The figure hurrying back to his long-forgotten past had just accomplished something more extraordinary than any military feat during the war. At war’s end, he stood alone at the pinnacle of power, but he never became drunk with that influence, as had so many generals before him, and treated his commission as a public trust to be returned as soon as possible to the people’s representatives. Throughout history victorious generals had sought to parlay their fame into political power, whereas Washington had only a craving for privacy. Instead of glorying in his might, he feared its terrible weight and potential misuse. He had long lived in the shadow of the historical analogy to the Roman patriot Cincinnatus, and now, with his resignation at Annapolis, that analogy was complete. When John Trumbull later painted a series of portraits for the U.S. Capitol, he chose Washington’s resignation at Annapolis as one of the crowning moments of the founding era and the highest proof of Washington’s virtue. At the time of the resignation, Trumbull was in London and recorded European wonderment at the news, saying that it “excites the astonishment and admiration of this part of the world.”37
Washington had served as commander in chief for eight and a half years, the equivalent of two presidential terms. His military triumphs had been neither frequent nor epic in scale.
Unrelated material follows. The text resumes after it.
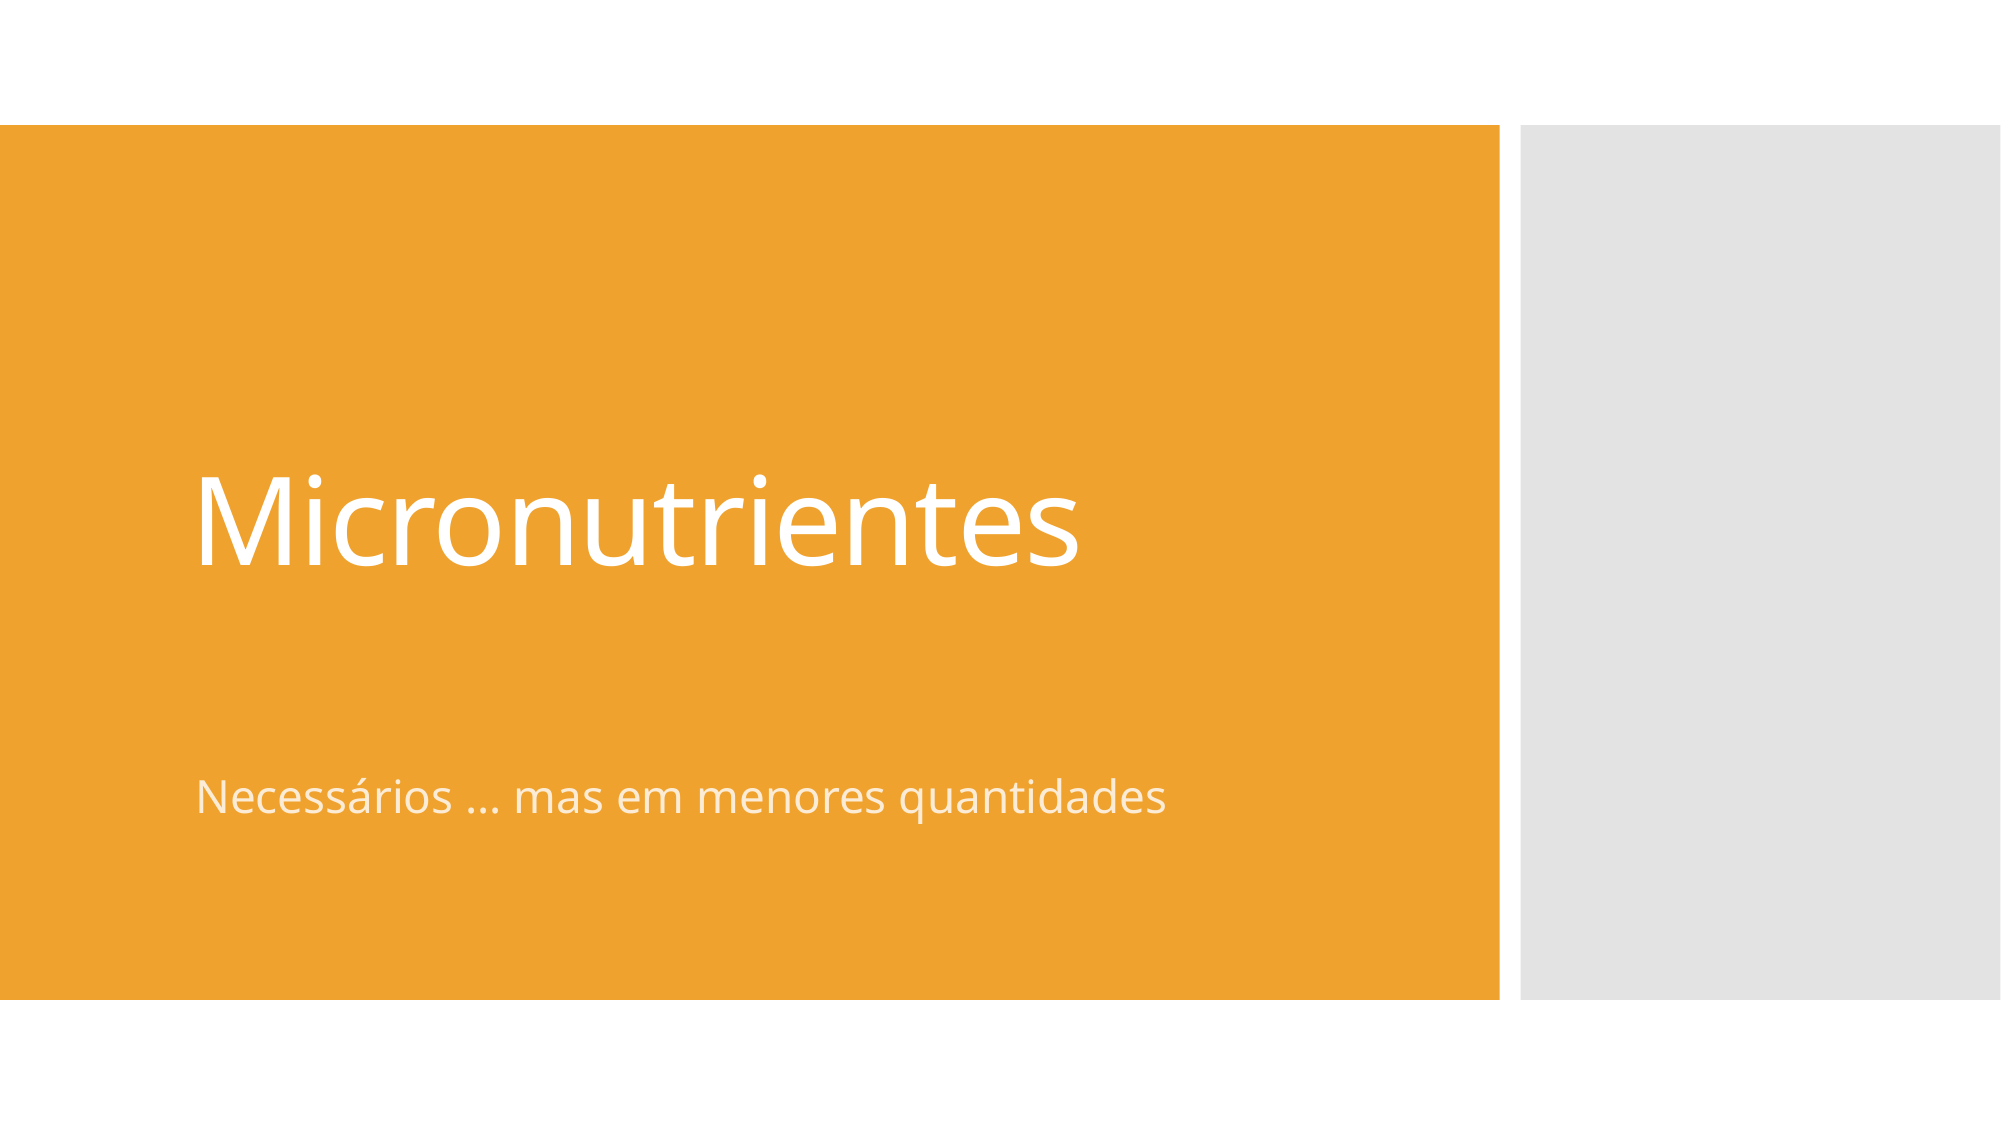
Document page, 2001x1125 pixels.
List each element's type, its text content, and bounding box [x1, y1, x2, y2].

He had lost more battles than he had won, had botched several through strategic blunders, and had won at Yorktown only with the indispensable aid of the French Army and fleet. But he was a different kind of general fighting a different kind of war, and his military prowess cannot be judged by the usual scorecard of battles won and lost. His fortitude in keeping the impoverished Continental Army intact was a major historic accomplishment. It always stood on the brink of dissolution, and Washington was the one figure who kept it together, the spiritual and managerial genius of the whole enterprise: he had been resilient in the face of every setback, courageous in the face of every danger. He was that rare general who was great between battles and not just during them. The constant turnover of his army meant that he continually had to start from scratch in training his men. He had to blend troops from different states into a functioning national force, despite deep ideological fears of a standing army. And before the French alliance, he had lacked the sea power that was all-important in defeating the British.